View Full Version : Tn Laws for Child Support and Taking Parental Rights Away
sm02
Nov 23, 2014, 05:28 PM
My ex husband has not paid child support in 8 weeks and has not seen the kids in 6 weeks. Is there anything I can do legally because the child support office isn't doing anything to him. He confuses the children when he is in and out of their life like this. He doesn't ever call and the children say that he is hardly ever around when they do come over. I have wanted to legally relinquish his rights for a while because he has done this before. He has taken the kids for 3 weeks which he got a slap on the wrist for. He is over $8000 behind in child support. I just want to know what alk I need to file and how long it has to be before I can do anything.
ScottGem
Nov 23, 2014, 06:21 PM
It is extremely difficult to get a parent's rights revoked. Generally, the courts will only allow it to clear the way for an adoption or if the parent is a danger to the children. Neither is the case here.
Is there a specific visitation schedule in place? If not, then don't have the children visit unless he forces the issue.
As for support, does he have a job? Why doesn't the support agency garnish his pay?
sm02
Nov 23, 2014, 06:31 PM
We do have a set schedule for visitation which I have not been enforcing because the kids do not want to go. As far as I know he has a job and I received paperwork that they were going to garnish wages but when I call the office, they cannot give me a reason why I have not received it.

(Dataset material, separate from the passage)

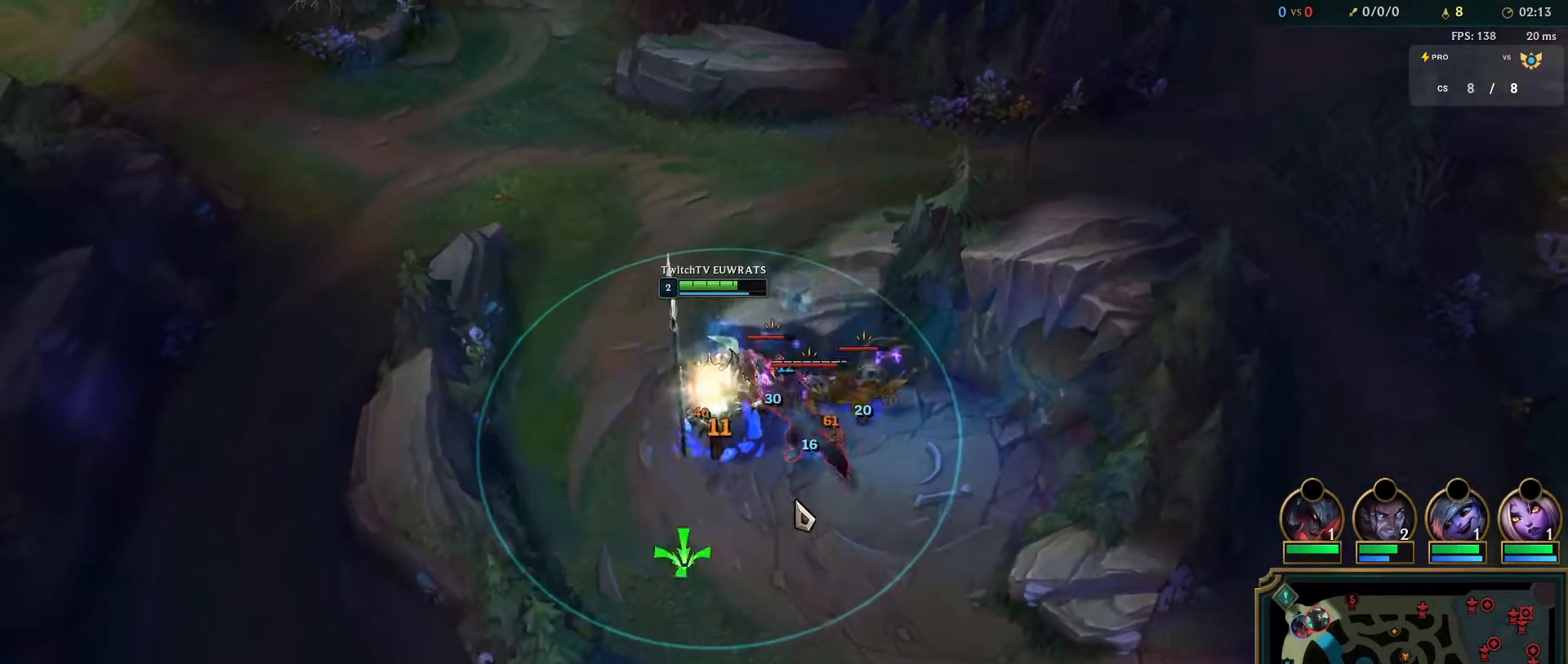
{"keys": ["q"], "mouse": [], "events": [[133, "q", "up"], [233, "q", "down"], [367, "mouse_right", "down"], [367, "q", "up"], [450, "q", "down"], [500, "mouse_right", "up"]]}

It is just not fair to the children for him to be in and out of their lives like this. There are also other things like healthcare and such he is supposed to pay half on, and I have not received that. Should I go and file contempt charges against him? I'm so confused
J_9
Nov 23, 2014, 06:49 PM
If the court ordered support and healthcare, and he is not complying, he is in contempt. Yes, you should file for contempt.
Fr_Chuck
Nov 24, 2014, 12:22 AM
You are not going to get his rights taken away, that just does not happen, unless he is a threat to the children,
In almost every state, merely not seeing the children, or being behind in support, is not grounds for that.
You can take him back to court and try to get a garnishment of his wages, so your support goes directly to the court.
There is no way to force him to see the children.
ScottGem
Nov 24, 2014, 03:59 AM
If he insists on his scheduled visits, you have no choice but to make the children available. However, you do not have to physically force them to go.
If you want to have the visitation changed you go back to court.
You can file for contempt and ask that the agency be required to detail their efforts to collect.